# Data extracts
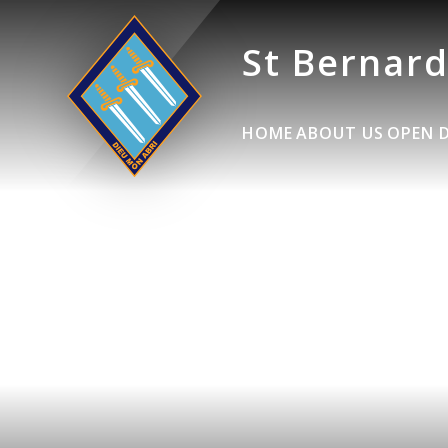
St Bernard
HOME
ABOUT US
OPEN 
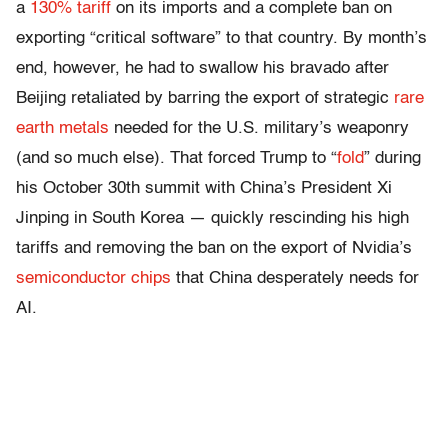
a
130% tariff
on its imports and a complete ban on
exporting “critical software” to that country. By month’s
end, however, he had to swallow his bravado after
Beijing retaliated by barring the export of strategic
rare
earth metals
needed for the U.S. military’s weaponry
(and so much else). That forced Trump to “
fold
” during
his October 30th summit with China’s President Xi
Jinping in South Korea — quickly rescinding his high
tariffs and removing the ban on the export of Nvidia’s
semiconductor chips
that China desperately needs for
AI.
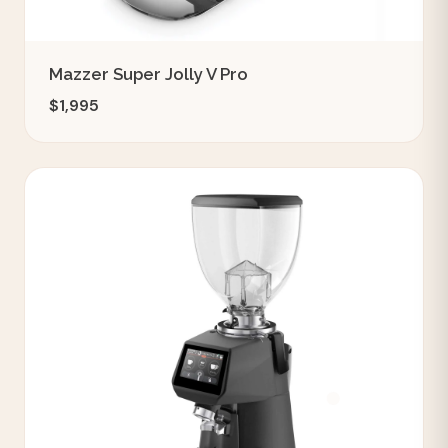
Mazzer Super Jolly V Pro
$1,995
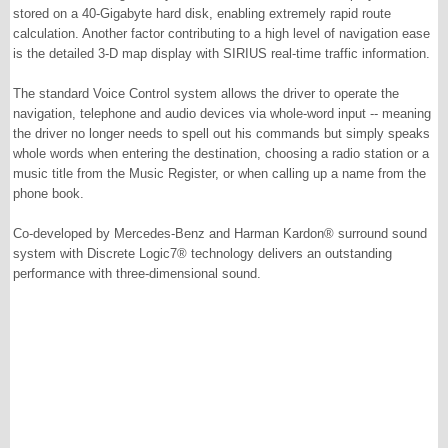
stored on a 40-Gigabyte hard disk, enabling extremely rapid route
calculation. Another factor contributing to a high level of navigation ease
is the detailed 3-D map display with SIRIUS real-time traffic information.
The standard Voice Control system allows the driver to operate the
navigation, telephone and audio devices via whole-word input -- meaning
the driver no longer needs to spell out his commands but simply speaks
whole words when entering the destination, choosing a radio station or a
music title from the Music Register, or when calling up a name from the
phone book.
Co-developed by Mercedes-Benz and Harman Kardon® surround sound
system with Discrete Logic7® technology delivers an outstanding
performance with three-dimensional sound.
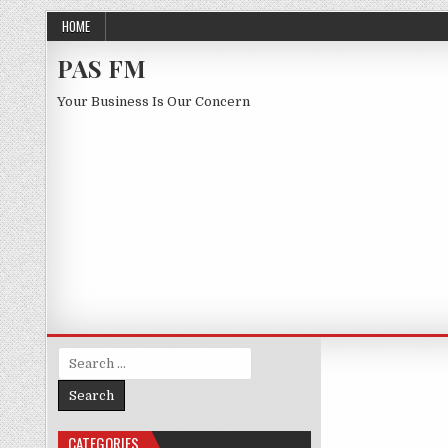
Skip to content
HOME
PAS FM
Your Business Is Our Concern
Search for:
CATEGORIES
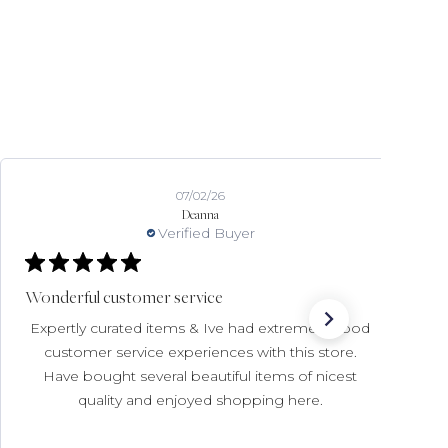
07/02/26
Deanna
Verified Buyer
Wonderful customer service
Expertly curated items & Ive had extremely good
customer service experiences with this store.
Have bought several beautiful items of nicest
quality and enjoyed shopping here.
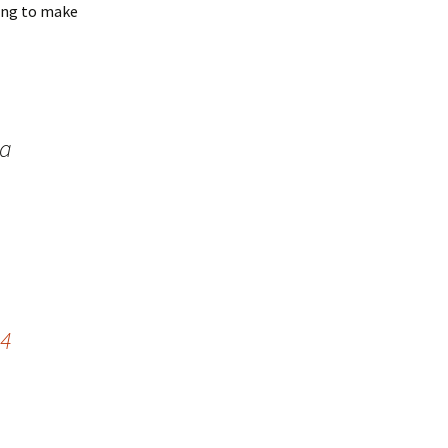
heng to make
 a
24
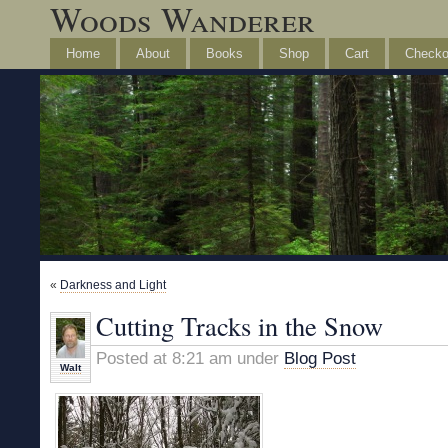
Woods Wanderer
Home
About
Books
Shop
Cart
Checko
«
Darkness and Light
Cutting Tracks in the Snow
Posted at 8:21 am under
Blog Post
Walt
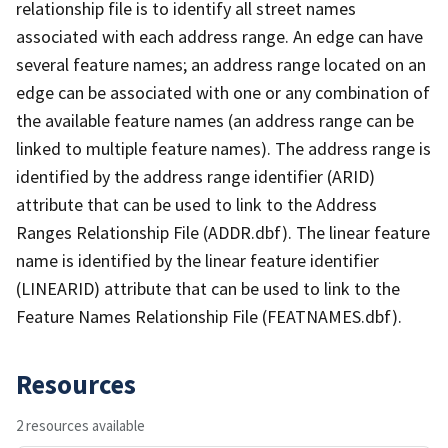
relationship file is to identify all street names
associated with each address range. An edge can have
several feature names; an address range located on an
edge can be associated with one or any combination of
the available feature names (an address range can be
linked to multiple feature names). The address range is
identified by the address range identifier (ARID)
attribute that can be used to link to the Address
Ranges Relationship File (ADDR.dbf). The linear feature
name is identified by the linear feature identifier
(LINEARID) attribute that can be used to link to the
Feature Names Relationship File (FEATNAMES.dbf).
Resources
2 resources available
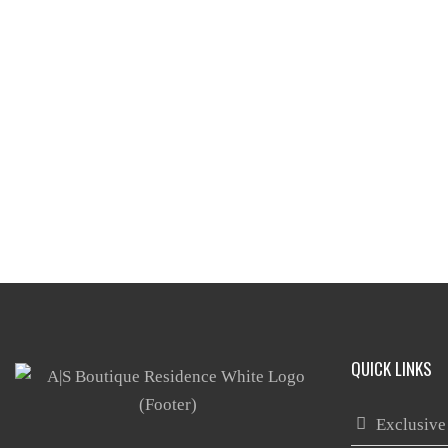
QUICK LINKS
Exclusive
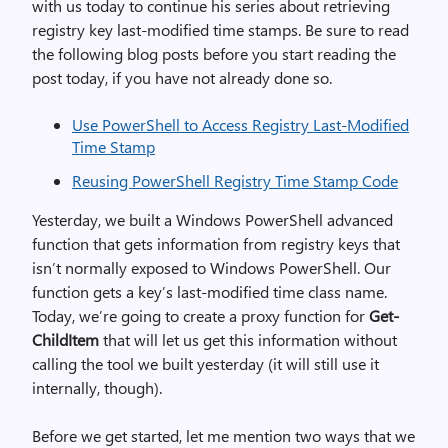
with us today to continue his series about retrieving
registry key last-modified time stamps. Be sure to read
the following blog posts before you start reading the
post today, if you have not already done so.
Use PowerShell to Access Registry Last-Modified
Time Stamp
Reusing PowerShell Registry Time Stamp Code
Yesterday, we built a Windows PowerShell advanced
function that gets information from registry keys that
isn’t normally exposed to Windows PowerShell. Our
function gets a key’s last-modified time class name.
Today, we’re going to create a proxy function for
Get-
ChildItem
that will let us get this information without
calling the tool we built yesterday (it will still use it
internally, though).
Before we get started, let me mention two ways that we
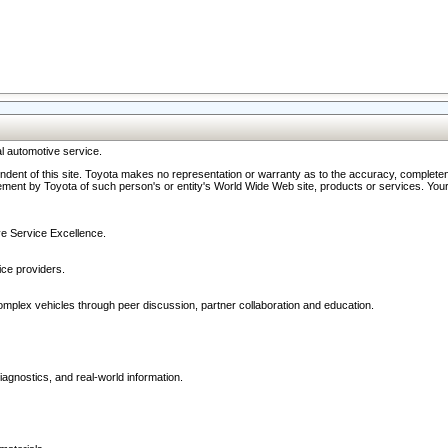
l automotive service.
ndent of this site. Toyota makes no representation or warranty as to the accuracy, completene
ment by Toyota of such person's or entity's World Wide Web site, products or services. Your li
ive Service Excellence.
ce providers.
omplex vehicles through peer discussion, partner collaboration and education.
agnostics, and real-world information.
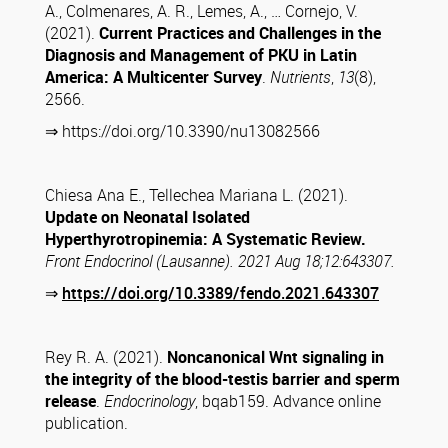
A., Colmenares, A. R., Lemes, A., … Cornejo, V.
(2021).
Current Practices and Challenges in the
Diagnosis and Management of PKU in Latin
America: A Multicenter Survey
.
Nutrients
,
13
(8),
2566.
⇒ https://doi.org/10.3390/nu13082566
Chiesa Ana E., Tellechea Mariana L. (2021).
Update on Neonatal Isolated
Hyperthyrotropinemia: A Systematic Review.
Front Endocrinol (Lausanne). 2021 Aug 18;12:643307.
⇒
https://doi.org/10.3389/fendo.2021.643307
Rey R. A. (2021).
Noncanonical Wnt signaling in
the integrity of the blood-testis barrier and sperm
release
.
Endocrinology
, bqab159. Advance online
publication.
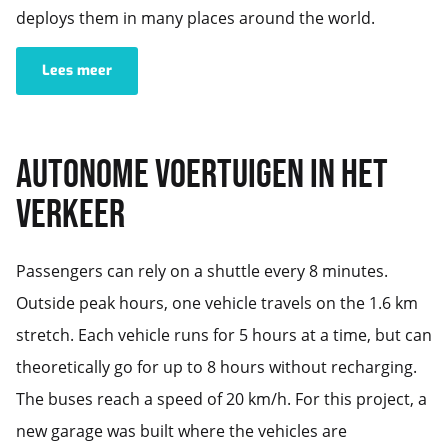
deploys them in many places around the world.
Lees meer
AUTONOME VOERTUIGEN IN HET
VERKEER
Passengers can rely on a shuttle every 8 minutes.
Outside peak hours, one vehicle travels on the 1.6 km
stretch. Each vehicle runs for 5 hours at a time, but can
theoretically go for up to 8 hours without recharging.
The buses reach a speed of 20 km/h. For this project, a
new garage was built where the vehicles are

# Task statement
Starting with the line that has "heng to make" and going on through the line that has "edge can be", transcribe the records above exactly, but skip the pictures.

# Response for this exercise
heng to make
 a
24
Woods Wanderer
Home
About
Books
Shop
Cart
Checko
«
Darkness and Light
Cutting Tracks in the Snow
Posted at 8:21 am under
Blog Post
Walt
relationship file is to identify all street names
associated with each address range. An edge can have
several feature names; an address range located on an
edge can be associated with one or any combination of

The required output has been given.